### What is needed
Which of the lines in the data mention the string "middle"? List them all.

### Provided entries

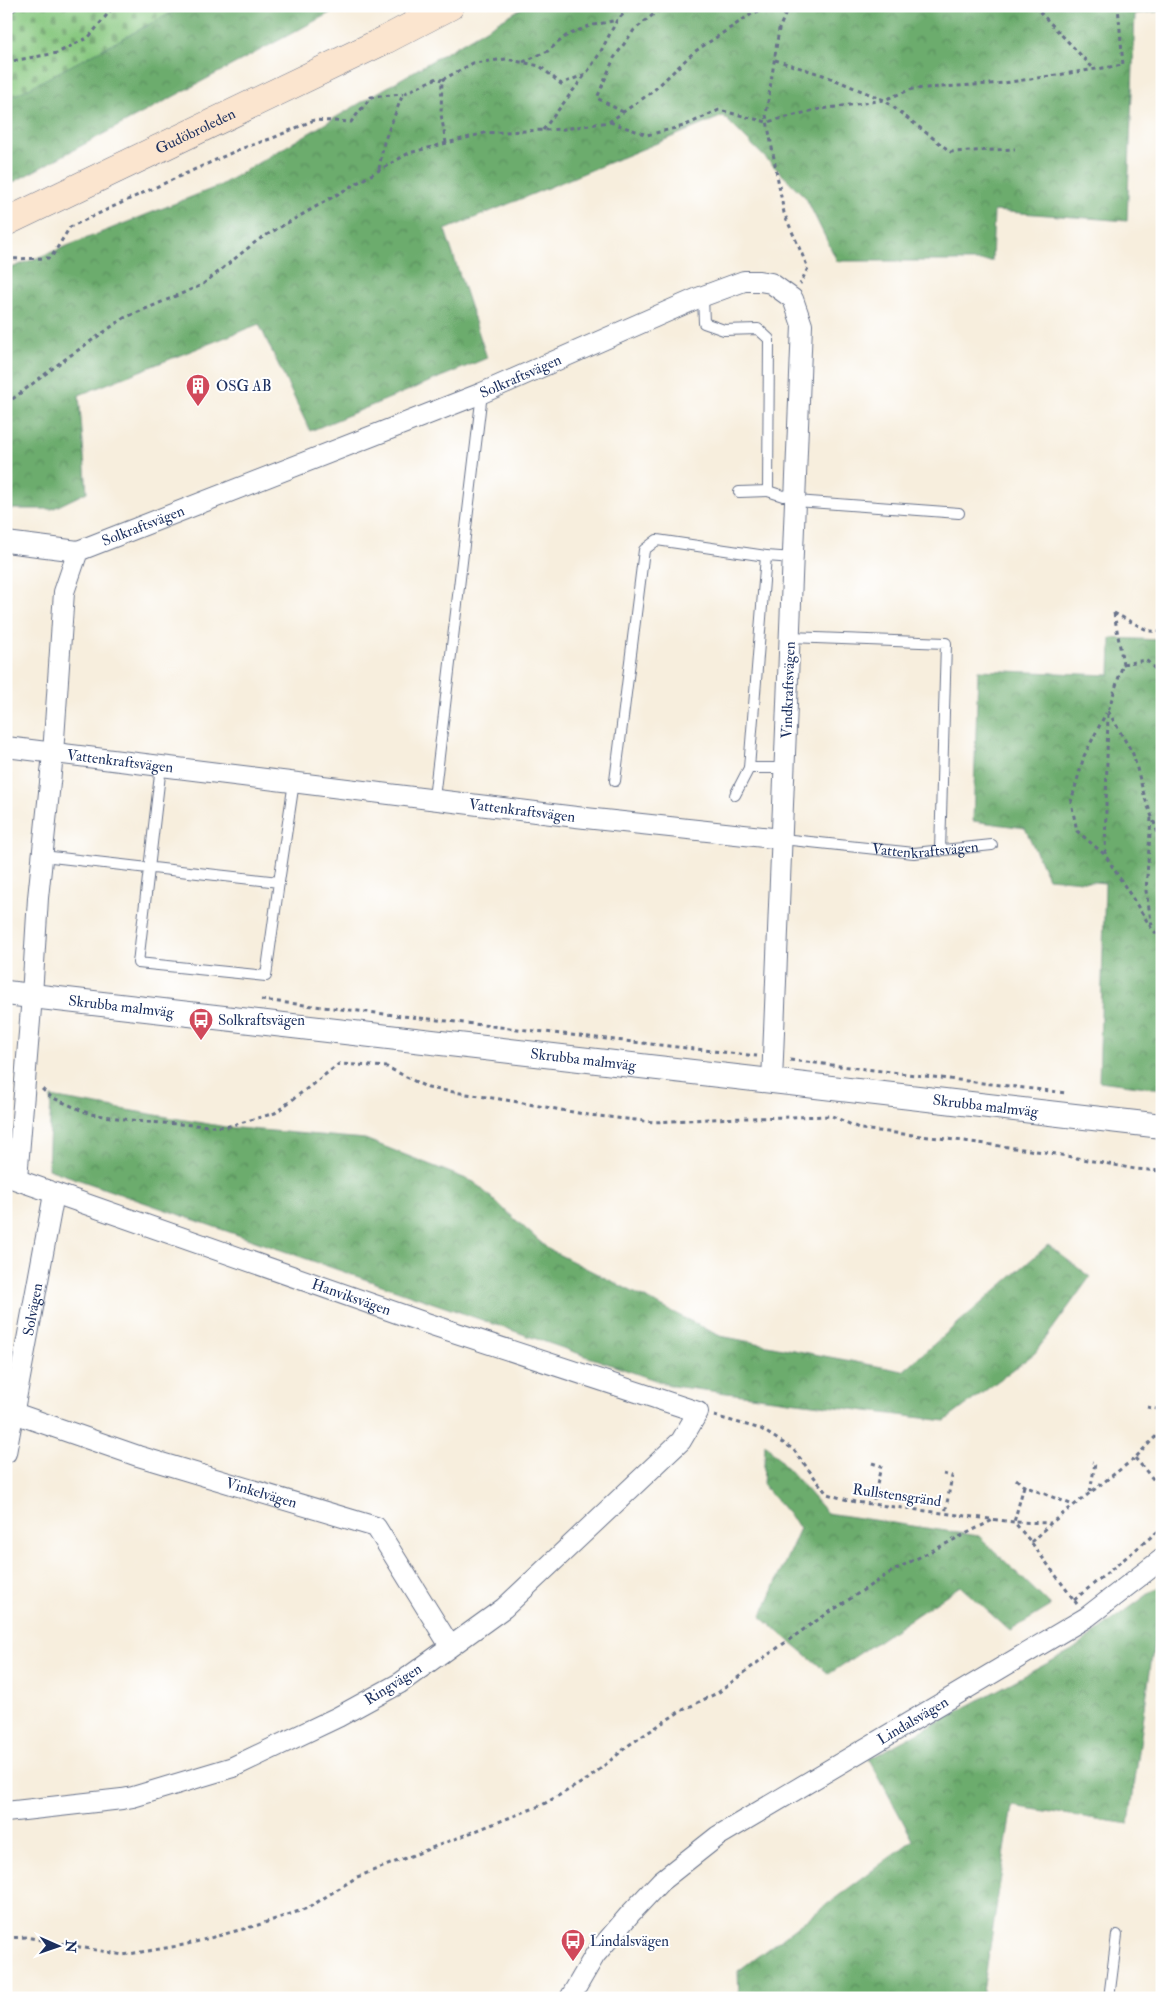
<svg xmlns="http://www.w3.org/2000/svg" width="1168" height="2004" font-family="'IM FELL Double Pica',serif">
<defs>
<pattern id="forest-crowns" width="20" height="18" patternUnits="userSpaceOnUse" patternTransform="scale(1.25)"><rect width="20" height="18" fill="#6cac6d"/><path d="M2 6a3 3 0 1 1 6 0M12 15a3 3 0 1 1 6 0" fill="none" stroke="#588c5d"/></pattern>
<pattern id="cemetery-stones" width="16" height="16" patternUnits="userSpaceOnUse" patternTransform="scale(1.25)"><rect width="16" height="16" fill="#86c77e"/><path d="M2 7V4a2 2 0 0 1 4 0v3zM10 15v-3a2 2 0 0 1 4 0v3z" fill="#6da26a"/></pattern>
</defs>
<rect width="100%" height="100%" fill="#fff"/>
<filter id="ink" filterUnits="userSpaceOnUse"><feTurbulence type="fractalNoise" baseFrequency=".02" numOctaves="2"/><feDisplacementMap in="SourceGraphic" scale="10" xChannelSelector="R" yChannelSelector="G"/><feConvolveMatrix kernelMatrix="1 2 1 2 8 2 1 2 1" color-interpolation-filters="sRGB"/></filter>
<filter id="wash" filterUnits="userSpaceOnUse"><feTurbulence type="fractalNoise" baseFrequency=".0096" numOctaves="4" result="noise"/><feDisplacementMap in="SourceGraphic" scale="20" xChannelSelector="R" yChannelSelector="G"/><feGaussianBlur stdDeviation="1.12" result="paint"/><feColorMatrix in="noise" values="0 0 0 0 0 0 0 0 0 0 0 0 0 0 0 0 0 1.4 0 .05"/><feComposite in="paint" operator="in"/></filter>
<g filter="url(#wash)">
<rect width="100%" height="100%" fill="#f7eedd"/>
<g fill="url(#forest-crowns)" stroke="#446e66">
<polygon points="6,6 343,6 6,186"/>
<polygon points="525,6 1162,6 1162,11 1135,14 1127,221 994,211 992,261 837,261 806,198 723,116 445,230 487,358 310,431 259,324 79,395 87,492 52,509 6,509 6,270 219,186"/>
<polygon points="1111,638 1162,640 1162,1089 1099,1081 1105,883 1048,878 1025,828 973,821 978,670 1110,675"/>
<polygon points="51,1097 226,1127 365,1139 474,1182 548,1249 720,1336 903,1371 1048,1245 1090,1277 1035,1353 945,1421 672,1386 48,1169"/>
<polygon points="765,1443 827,1513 979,1536 1051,1606 1010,1631 960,1586 829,1674 761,1617 800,1528 763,1485"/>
<polygon points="1162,1584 1129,1824 1012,1806 982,1998 739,1998 738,1971 913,1840 869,1759 1072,1650"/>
</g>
<polygon fill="url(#cemetery-stones)" stroke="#507b6e" points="6,6 184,6 6,100"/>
</g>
<g filter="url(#ink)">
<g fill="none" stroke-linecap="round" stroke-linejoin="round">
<defs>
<g id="service">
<polyline points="6,9 12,6"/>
<polyline points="703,297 704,323 724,330 758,329 769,339 768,491 783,496 796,494"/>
<polyline points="739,492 768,491"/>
<polyline points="796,501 959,513"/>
<polyline points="790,637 946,643 940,851"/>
<polyline points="785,768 749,768 766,556 794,558"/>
<polyline points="615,781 644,550 657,540 766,556"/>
<polyline points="735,795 749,768"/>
<polyline points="434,798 482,393"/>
<path id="s1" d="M782 839 914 853 992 845"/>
<polyline points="43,856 148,868 153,868 279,882 266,976 138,963 161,766"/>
<polyline points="279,882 294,782"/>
<polyline points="1109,1998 1117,1935"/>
</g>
<g id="minor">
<polyline points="6,542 78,551"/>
<path id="s2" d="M6 747 576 817 782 839"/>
<path id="s3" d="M6 1176 420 1321 698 1412 681 1441 504 1608 400 1683 338 1717 233 1767 133 1797 122 1799 6 1812"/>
<path id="s4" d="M17 1179 32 996 38 898 53 754 64 592 78 551 482 393 698 298 744 281H759L771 283 793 299 802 325 772 1082"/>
<path id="s5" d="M14 1413 138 1456 376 1527 450 1646"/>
<path id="s6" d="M6 1453 54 1194"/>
<path id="s7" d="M570 1998 595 1955 630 1914 661 1881 718 1836 1087 1617 1162 1559"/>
</g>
<g id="tertiary">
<path id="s8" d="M6 993 1162 1126"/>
</g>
<g id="secondary">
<path id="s9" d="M6 222 385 40 450 6"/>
</g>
</defs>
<use href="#service" stroke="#68728a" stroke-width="12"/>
<use href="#minor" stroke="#68728a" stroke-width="22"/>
<use href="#tertiary" stroke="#68728a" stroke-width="26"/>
<use href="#secondary" stroke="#68728a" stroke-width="29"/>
<g stroke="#68728a" stroke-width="3" stroke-dasharray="4 4" stroke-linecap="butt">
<polyline points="789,6 779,29 766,115 784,213 808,268 800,284"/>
<polyline points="1034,6 1094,69"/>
<polyline points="775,60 823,75 884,100 912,89 1004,83 1123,65 1118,6"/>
<polyline points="6,62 57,53 89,37 114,6"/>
<polyline points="523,62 548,51 566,36 589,26 617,20"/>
<polyline points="623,112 597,98 614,58 634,30 664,6"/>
<polyline points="610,122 647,135 684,126 719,110 767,122 815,110 884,100 951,152 1015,149"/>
<polyline points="543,130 585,75"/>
<polyline points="446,143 441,114 442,80 473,63 506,59 540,66 561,84 586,74 600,53 617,20 632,6"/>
<polyline points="379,169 384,142 403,94 437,78 442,80"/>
<polyline points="6,259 51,258 70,227 134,197 240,149 273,138 314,120 351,122 371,97 403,94"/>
<polyline points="6,404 61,362 124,318 202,285 258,240 409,153 485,133 564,129 609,122 652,92 694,52 753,13 778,6"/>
<polyline points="1114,613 1123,664 1108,711 1105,855 1152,929 1162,939"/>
<polyline points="1114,613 1149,631 1162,632"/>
<polyline points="1123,664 1146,660 1162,676"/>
<polyline points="1108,711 1133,754 1145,798 1162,844"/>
<polyline points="1151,818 1146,891 1152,926"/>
<polyline points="1104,854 1077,831 1071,802 1084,756 1106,713"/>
<polyline points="261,1000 757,1056"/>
<polyline points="790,1060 1067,1093"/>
<polyline points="42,1089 51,1097 90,1114 145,1122 226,1127 275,1113 339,1064 387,1067 428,1088 512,1101 589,1115 654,1122 708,1119 832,1116 861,1129 964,1141 1051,1153 1135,1169 1162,1171"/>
<polyline points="1147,1407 1162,1410"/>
<polyline points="714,1416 761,1429 793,1449 827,1494 855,1502 1014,1522 1031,1542 1077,1604"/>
<polyline points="1135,1458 1159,1486"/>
<polyline points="872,1463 881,1466 873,1504"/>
<polyline points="943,1474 952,1476 945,1514"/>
<polyline points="1016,1479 1024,1486 1073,1505"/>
<polyline points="1024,1486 1014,1522 1051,1523"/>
<polyline points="1090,1492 1095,1463 1092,1462"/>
<polyline points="1031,1542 1051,1523 1135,1458 1162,1430"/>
<polyline points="1074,1600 1162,1528"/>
<polyline points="6,1938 26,1937 123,1955 184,1945 258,1925 308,1908 357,1877 542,1805 588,1779 629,1745 679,1712 719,1692 762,1659 810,1625 894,1570 993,1520"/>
</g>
<use href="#service" stroke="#fff" stroke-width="10"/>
<use href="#minor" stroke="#fff" stroke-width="20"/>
<use href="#tertiary" stroke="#fff" stroke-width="24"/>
<use href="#secondary" stroke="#fbe5cf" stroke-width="28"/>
</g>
</g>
<defs>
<symbol id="building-pin" viewBox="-11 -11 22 30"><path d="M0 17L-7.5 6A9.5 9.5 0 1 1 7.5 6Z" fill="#d1495b" stroke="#fff"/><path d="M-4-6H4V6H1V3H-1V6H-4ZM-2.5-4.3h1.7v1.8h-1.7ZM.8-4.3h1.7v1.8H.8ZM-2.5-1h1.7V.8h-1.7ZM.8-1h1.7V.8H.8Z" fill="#fff"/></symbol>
<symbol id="bus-pin" viewBox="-11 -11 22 30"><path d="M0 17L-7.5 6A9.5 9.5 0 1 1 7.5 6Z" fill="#d1495b" stroke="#fff"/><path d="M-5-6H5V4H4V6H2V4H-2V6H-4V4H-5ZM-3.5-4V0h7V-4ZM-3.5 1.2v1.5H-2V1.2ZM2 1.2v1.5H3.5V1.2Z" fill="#fff"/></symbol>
</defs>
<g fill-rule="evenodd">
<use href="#building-pin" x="184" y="372" width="28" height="38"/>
<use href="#bus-pin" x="187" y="1006" width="28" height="38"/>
<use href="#bus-pin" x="559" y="1927" width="28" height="38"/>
</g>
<g text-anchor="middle" stroke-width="4" stroke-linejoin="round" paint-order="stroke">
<g font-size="15" fill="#1b2f5e" stroke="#fff">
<text dy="5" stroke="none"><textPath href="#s9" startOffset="210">Gudöbroleden</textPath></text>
<text dy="5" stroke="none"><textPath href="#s4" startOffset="1108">Solkraftsvägen</textPath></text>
<text dy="5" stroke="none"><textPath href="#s4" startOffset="702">Solkraftsvägen</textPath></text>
<text transform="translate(788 690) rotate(-88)" y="5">Vindkraftsvägen</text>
<text dy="5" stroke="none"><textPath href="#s2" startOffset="115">Vattenkraftsvägen</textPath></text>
<text dy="5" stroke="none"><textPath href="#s2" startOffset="520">Vattenkraftsvägen</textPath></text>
<text dy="5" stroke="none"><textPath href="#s1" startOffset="144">Vattenkraftsvägen</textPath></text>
<text dy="5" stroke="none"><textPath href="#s8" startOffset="116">Skrubba malmväg</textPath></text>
<text dy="5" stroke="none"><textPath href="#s8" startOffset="581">Skrubba malmväg</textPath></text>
<text dy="5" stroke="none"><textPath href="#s8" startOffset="986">Skrubba malmväg</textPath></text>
<text dy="5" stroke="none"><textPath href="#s3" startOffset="366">Hanviksvägen</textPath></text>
<text dy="5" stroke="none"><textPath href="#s6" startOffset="146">Solvägen</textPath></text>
<text dy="5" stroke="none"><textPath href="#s5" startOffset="260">Vinkelvägen</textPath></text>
<text transform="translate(897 1495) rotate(8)" y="5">Rullstensgränd</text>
<text transform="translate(393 1684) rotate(-32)" y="5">Ringvägen</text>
<text dy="5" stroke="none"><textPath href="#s7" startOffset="448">Lindalsvägen</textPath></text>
</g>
<g font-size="15" fill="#1b2f5e" stroke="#fff" text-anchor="start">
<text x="216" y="391">OSG AB</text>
<text x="218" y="1025">Solkraftsvägen</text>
<text x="590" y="1946">Lindalsvägen</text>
</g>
</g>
<rect width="1168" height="2004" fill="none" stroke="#fff" stroke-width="25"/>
<g transform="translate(58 1946) rotate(92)" stroke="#ffffff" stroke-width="4" paint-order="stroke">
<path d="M0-4L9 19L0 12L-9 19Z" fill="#1b2f5e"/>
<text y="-8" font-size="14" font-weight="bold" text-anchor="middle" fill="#1b2f5e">N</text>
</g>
</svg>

### Output
<g text-anchor="middle" stroke-width="4" stroke-linejoin="round" paint-order="stroke">
<text y="-8" font-size="14" font-weight="bold" text-anchor="middle" fill="#1b2f5e">N</text>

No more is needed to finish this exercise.